__What needs to be done__: Show every line of the data that includes the word "give".

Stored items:

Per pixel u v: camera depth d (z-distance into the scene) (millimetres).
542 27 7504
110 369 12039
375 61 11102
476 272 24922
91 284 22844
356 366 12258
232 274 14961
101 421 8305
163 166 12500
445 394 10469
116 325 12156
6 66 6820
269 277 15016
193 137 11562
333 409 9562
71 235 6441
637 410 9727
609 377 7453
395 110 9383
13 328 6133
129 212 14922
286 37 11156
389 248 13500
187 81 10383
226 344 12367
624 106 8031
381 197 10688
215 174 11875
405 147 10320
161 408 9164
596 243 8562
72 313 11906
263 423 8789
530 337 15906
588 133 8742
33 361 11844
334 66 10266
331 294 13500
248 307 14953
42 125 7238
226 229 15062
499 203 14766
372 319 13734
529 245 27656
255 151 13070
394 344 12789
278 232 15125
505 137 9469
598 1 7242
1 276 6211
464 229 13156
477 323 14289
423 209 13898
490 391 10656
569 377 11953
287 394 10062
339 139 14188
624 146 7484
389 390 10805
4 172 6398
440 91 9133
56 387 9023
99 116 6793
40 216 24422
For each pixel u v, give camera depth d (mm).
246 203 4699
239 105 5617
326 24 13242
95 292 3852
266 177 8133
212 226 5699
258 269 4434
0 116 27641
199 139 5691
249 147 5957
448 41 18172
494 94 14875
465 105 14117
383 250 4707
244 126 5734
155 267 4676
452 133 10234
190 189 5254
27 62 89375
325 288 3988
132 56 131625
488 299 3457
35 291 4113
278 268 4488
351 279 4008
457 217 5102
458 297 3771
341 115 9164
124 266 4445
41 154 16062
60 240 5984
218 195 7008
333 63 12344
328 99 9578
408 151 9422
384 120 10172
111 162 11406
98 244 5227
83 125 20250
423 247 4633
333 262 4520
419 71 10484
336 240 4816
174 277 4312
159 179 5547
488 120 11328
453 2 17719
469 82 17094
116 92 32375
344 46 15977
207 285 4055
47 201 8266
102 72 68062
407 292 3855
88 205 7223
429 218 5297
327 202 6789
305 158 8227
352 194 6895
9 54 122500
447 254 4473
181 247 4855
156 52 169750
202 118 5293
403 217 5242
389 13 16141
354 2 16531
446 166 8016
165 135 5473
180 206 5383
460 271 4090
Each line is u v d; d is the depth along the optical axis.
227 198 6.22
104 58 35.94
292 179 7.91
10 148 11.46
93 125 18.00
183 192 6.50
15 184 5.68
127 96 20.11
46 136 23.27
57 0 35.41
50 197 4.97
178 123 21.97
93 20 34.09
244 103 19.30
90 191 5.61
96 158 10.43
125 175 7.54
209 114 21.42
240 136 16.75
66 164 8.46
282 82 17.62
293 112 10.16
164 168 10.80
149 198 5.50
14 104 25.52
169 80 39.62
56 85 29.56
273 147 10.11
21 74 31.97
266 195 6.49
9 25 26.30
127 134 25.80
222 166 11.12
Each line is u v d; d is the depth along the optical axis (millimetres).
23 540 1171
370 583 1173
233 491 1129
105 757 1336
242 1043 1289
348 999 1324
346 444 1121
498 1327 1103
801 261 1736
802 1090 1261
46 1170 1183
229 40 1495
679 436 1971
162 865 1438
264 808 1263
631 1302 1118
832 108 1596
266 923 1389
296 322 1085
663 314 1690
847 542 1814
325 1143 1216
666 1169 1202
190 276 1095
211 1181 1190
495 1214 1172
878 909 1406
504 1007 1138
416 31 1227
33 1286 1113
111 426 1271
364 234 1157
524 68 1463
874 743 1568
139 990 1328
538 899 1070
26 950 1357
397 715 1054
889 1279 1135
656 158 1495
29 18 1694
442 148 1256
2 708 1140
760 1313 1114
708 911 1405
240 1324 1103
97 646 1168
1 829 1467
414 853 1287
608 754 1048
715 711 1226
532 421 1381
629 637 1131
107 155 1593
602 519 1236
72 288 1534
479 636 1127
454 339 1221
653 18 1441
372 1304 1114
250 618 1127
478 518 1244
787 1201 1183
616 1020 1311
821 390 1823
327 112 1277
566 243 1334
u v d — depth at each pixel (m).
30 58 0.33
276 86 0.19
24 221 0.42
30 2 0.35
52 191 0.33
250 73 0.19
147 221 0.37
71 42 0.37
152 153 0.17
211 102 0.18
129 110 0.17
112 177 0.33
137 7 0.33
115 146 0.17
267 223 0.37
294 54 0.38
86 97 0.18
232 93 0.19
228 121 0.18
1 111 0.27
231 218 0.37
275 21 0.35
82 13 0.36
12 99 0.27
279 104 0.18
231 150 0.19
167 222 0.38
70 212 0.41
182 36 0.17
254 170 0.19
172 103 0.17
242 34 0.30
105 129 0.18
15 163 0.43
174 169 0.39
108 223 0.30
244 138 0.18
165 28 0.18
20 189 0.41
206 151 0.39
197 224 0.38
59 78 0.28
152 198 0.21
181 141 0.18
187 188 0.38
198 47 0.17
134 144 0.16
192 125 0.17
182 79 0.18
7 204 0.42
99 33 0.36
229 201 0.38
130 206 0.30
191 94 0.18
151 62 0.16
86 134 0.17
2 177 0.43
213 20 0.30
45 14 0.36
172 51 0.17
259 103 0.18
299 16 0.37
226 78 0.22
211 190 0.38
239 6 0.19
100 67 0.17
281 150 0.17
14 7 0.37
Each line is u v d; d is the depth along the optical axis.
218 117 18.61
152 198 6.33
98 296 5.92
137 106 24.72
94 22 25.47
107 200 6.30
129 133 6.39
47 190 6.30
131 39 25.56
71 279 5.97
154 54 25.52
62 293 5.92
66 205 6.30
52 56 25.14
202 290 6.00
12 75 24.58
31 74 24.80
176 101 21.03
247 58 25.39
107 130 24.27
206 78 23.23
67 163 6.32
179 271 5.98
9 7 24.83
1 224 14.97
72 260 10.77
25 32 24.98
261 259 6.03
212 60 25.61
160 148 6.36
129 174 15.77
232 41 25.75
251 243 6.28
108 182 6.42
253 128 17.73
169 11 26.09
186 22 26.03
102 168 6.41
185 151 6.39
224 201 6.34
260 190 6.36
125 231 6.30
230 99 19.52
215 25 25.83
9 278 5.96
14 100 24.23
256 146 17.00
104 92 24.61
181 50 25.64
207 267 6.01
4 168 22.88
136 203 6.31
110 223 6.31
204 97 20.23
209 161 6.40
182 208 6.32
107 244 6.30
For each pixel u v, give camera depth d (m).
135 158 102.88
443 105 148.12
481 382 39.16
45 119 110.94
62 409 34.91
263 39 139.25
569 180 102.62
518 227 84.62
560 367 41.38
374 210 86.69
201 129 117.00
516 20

__Response area__:
For each pixel u v, give camera depth d (mm).
For each pixel u v, give camera depth d (m).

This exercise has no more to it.